MADRID/BARCELONA (Reuters) - Spain’s Supreme Court on Monday sentenced nine Catalan separatist leaders to up to 13 years in prison for sedition over their role in a failed independence bid, dividing opinion both in the region and across Spain.
Here is how ordinary people in Madrid and Barcelona reacted:
ANGELS UIBAL, A CIVIL SERVANT SPEAKING IN BARCELONA:
“This (sentence) for us is the beginning of the end. We have been quiet, waiting to see what was going to happen.”
“We had hope for dialogue, but the state is not up for dialogue. The sentence is very unfair, it’s a great shame and very poor democracy.”

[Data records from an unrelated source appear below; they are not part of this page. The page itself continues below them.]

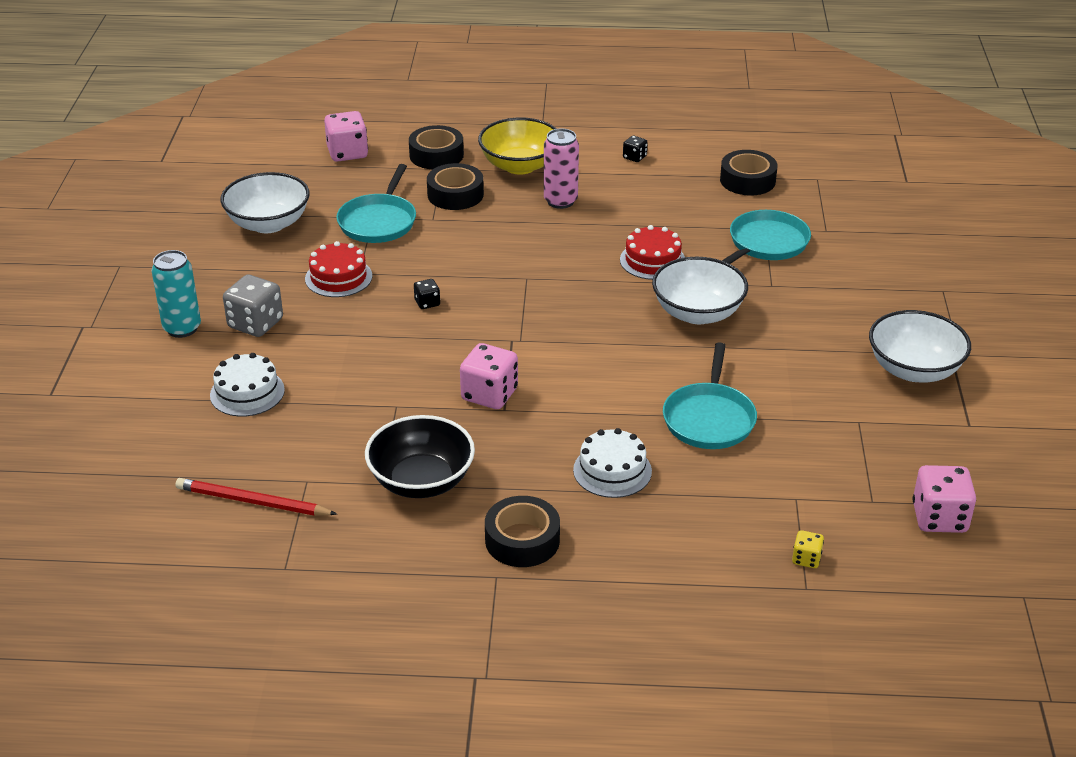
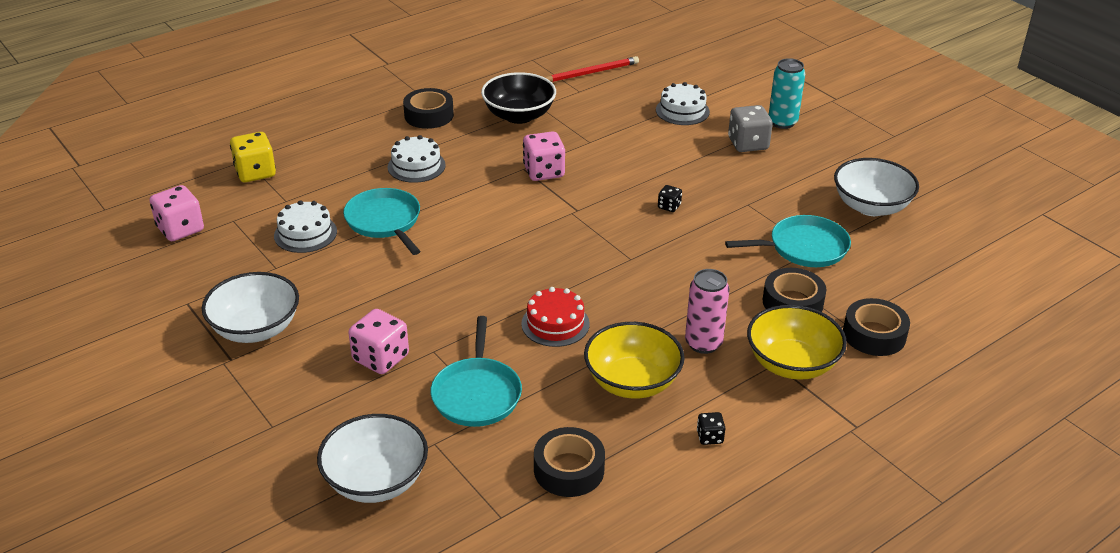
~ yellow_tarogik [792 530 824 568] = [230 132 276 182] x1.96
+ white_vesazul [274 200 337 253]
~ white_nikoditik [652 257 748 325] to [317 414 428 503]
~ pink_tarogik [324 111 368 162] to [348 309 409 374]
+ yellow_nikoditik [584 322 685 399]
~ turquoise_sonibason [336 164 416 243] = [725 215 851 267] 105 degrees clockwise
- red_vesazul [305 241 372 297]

JUAN LUIS OUCADE, MAGISTRATE, SAID IN MADRID:
“I think the crime of rebellion was totally justified because it was really an uprising against the rule of law and against democracy and they should have got the maximum that the penal code says.”
ALFONSO ESPARRA, MAINTENANCE WORKER, SAID IN BARCELONA:
“There’s no need to rub salt into the wound, one must try to make things more peaceful and return to normality. At the end of the day people want normality in their day-to-day life and for real problems to be addressed.”
“Whether it’s one flag or another, flags don’t resolve hunger.”
ANGEL GIRAU, PUBLICIST, SAID IN MADRID:
“About the sentence, I think it’s good that there’s not a general perception of impunity. Furthermore, it’s difficult to know the exact grade, whether it should be four, six, eight or 15 (years). Personally I can say that rebellion (charges) was a bit crazy. Apart from that, it is the Supreme Court and what we need to do now is to abide by the sentence and that’s it.”
BERNARDO FERNANDEZ, PENSIONER, SPEAKING IN BARCELONA:
“If you break the law, you have to pay. It’s the same for everyone, whether it’s in Catalonia or Australia, it’s the law. If they break the law, they have to lump it. There’s no other way.”